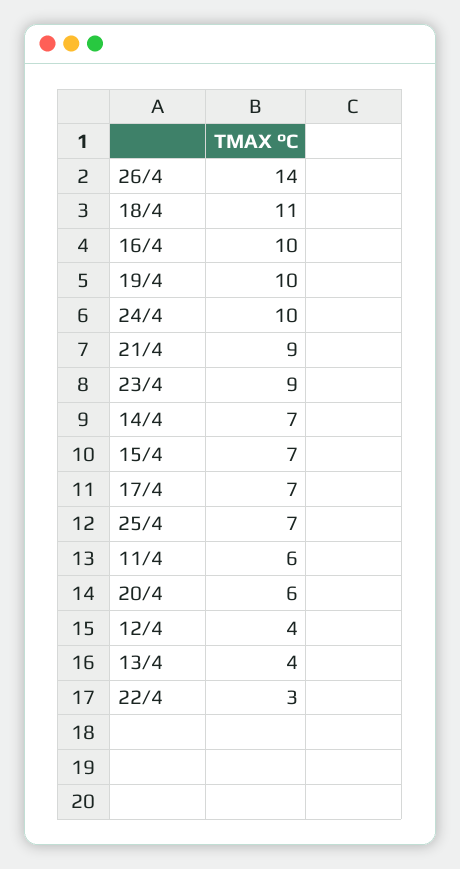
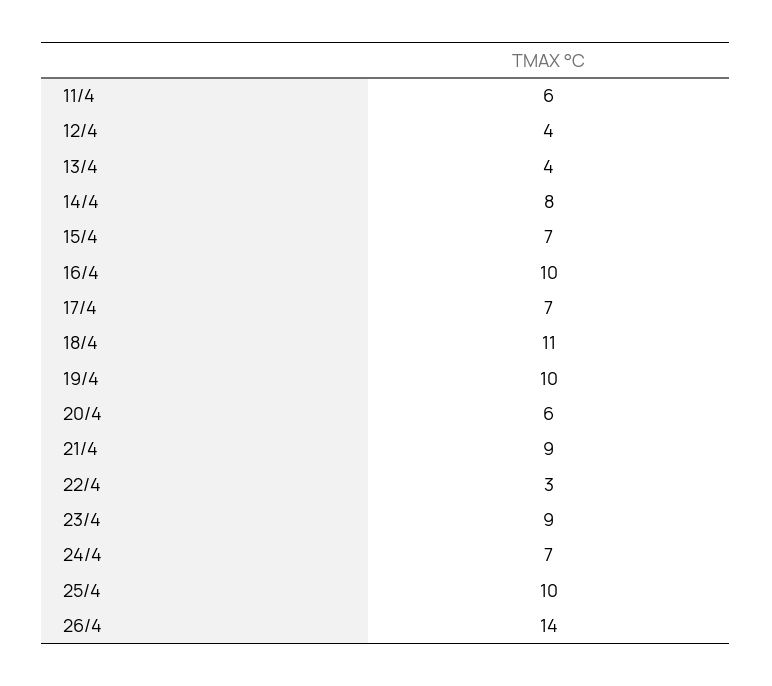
24/4: 10 -> 7
14/4: 7 -> 8
25/4: 7 -> 10

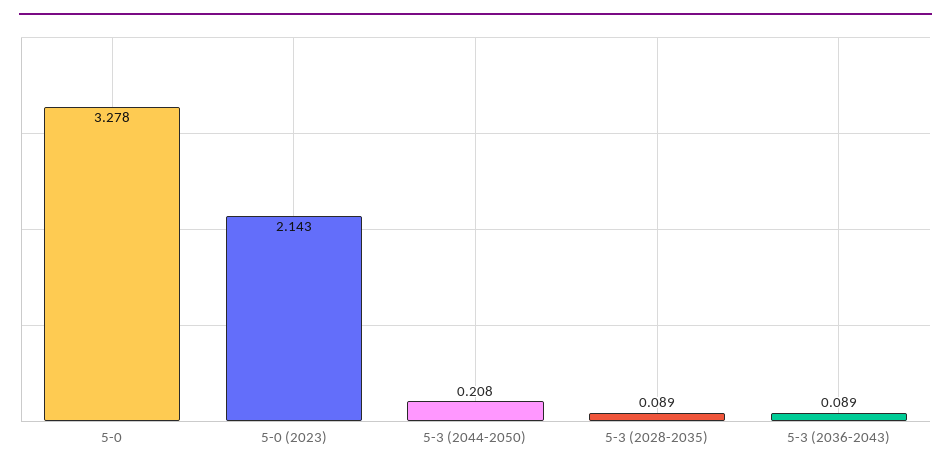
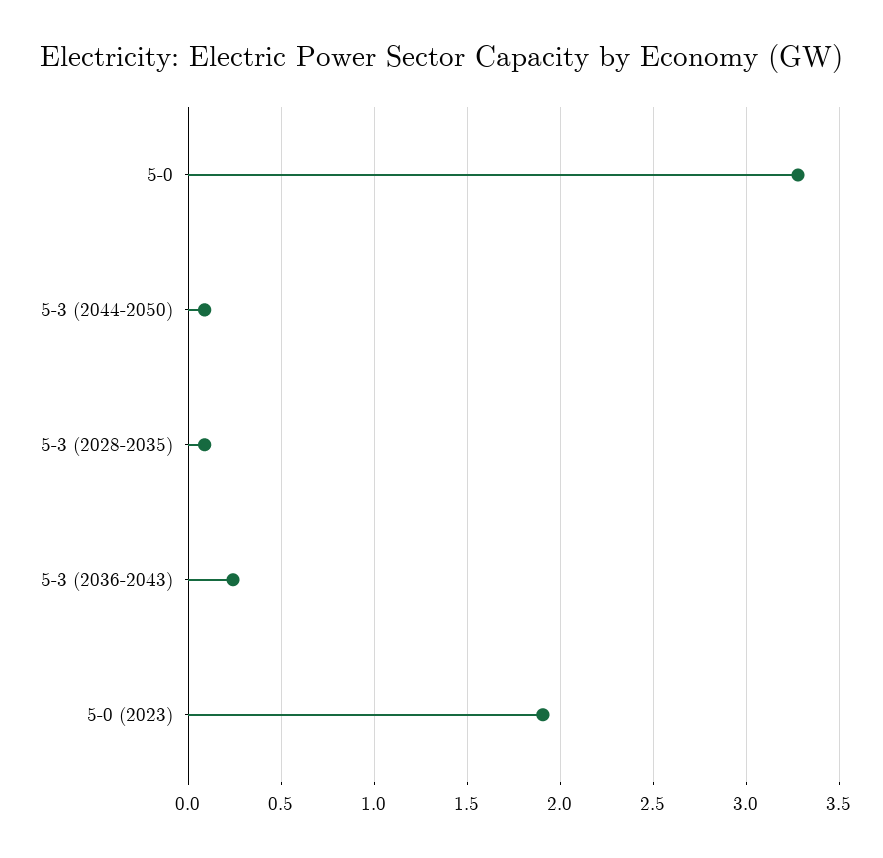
5-0 (2023): 2.143 -> 1.9
5-3 (2044-2050): 0.208 -> 0.1
5-3 (2036-2043): 0.089 -> 0.25

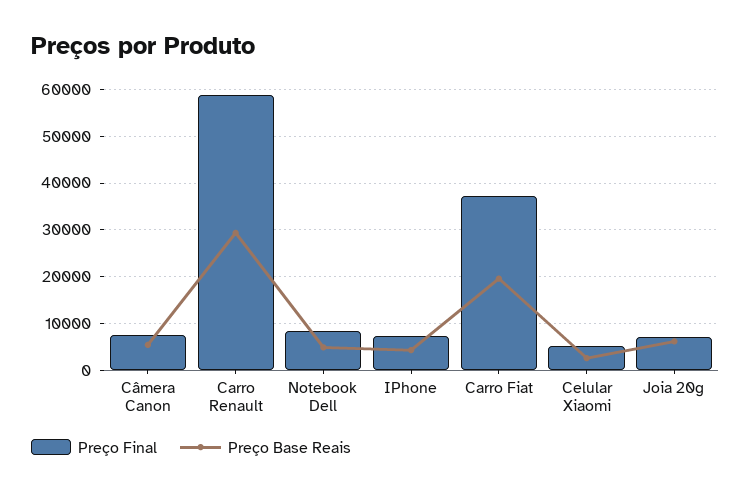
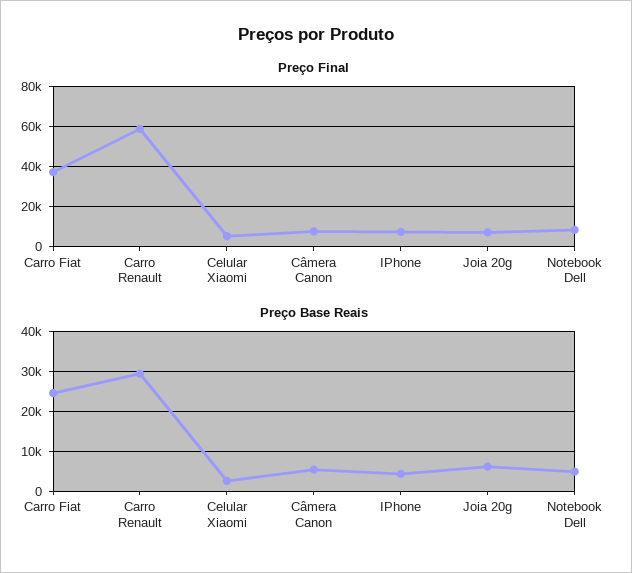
Preço Base Reais, Carro Fiat: 20000 -> 24000

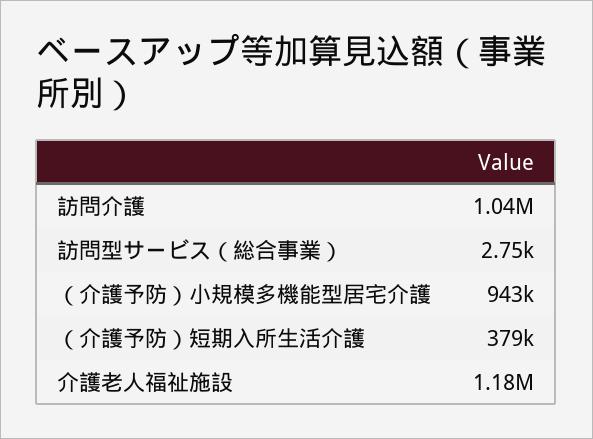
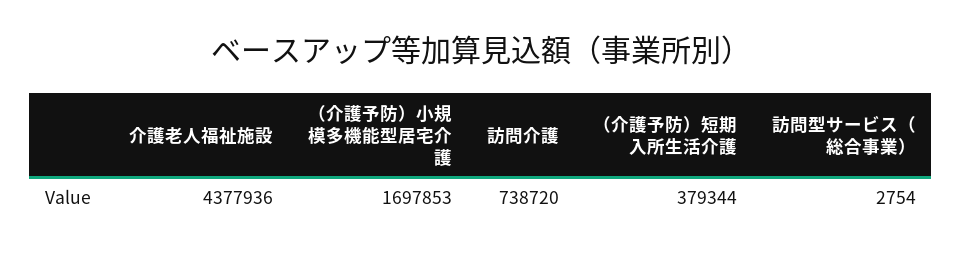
訪問介護: 1040000 -> 738720
（介護予防）小規模多機能型居宅介護: 943000 -> 1697853
介護老人福祉施設: 1180000 -> 4377936

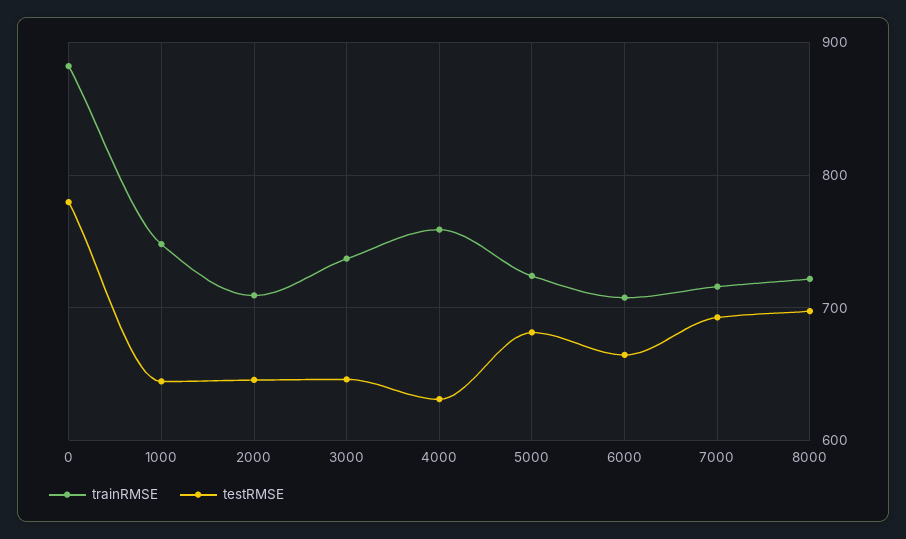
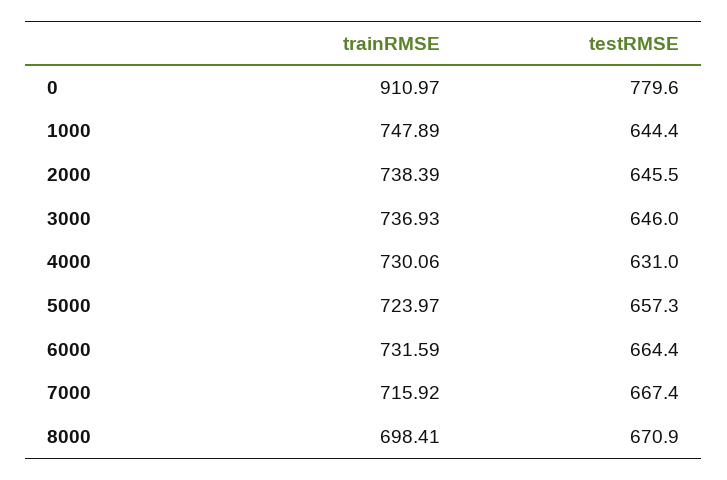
trainRMSE, 0: 880 -> 910.97
trainRMSE, 2000: 710 -> 738.39
trainRMSE, 4000: 760 -> 730.06
testRMSE, 5000: 680 -> 657.3
trainRMSE, 6000: 710 -> 731.59
testRMSE, 7000: 690 -> 667.4
trainRMSE, 8000: 720 -> 698.41
testRMSE, 8000: 700 -> 670.9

▶ _AIM OF THE TASK_
Reproduce the listing word for word and omit its pictures.

▶ _TASK ANSWER_
24/4: 10 -> 7
14/4: 7 -> 8
25/4: 7 -> 10

5-0 (2023): 2.143 -> 1.9
5-3 (2044-2050): 0.208 -> 0.1
5-3 (2036-2043): 0.089 -> 0.25

Preço Base Reais, Carro Fiat: 20000 -> 24000

訪問介護: 1040000 -> 738720
（介護予防）小規模多機能型居宅介護: 943000 -> 1697853
介護老人福祉施設: 1180000 -> 4377936

trainRMSE, 0: 880 -> 910.97
trainRMSE, 2000: 710 -> 738.39
trainRMSE, 4000: 760 -> 730.06
testRMSE, 5000: 680 -> 657.3
trainRMSE, 6000: 710 -> 731.59
testRMSE, 7000: 690 -> 667.4
trainRMSE, 8000: 720 -> 698.41
testRMSE, 8000: 700 -> 670.9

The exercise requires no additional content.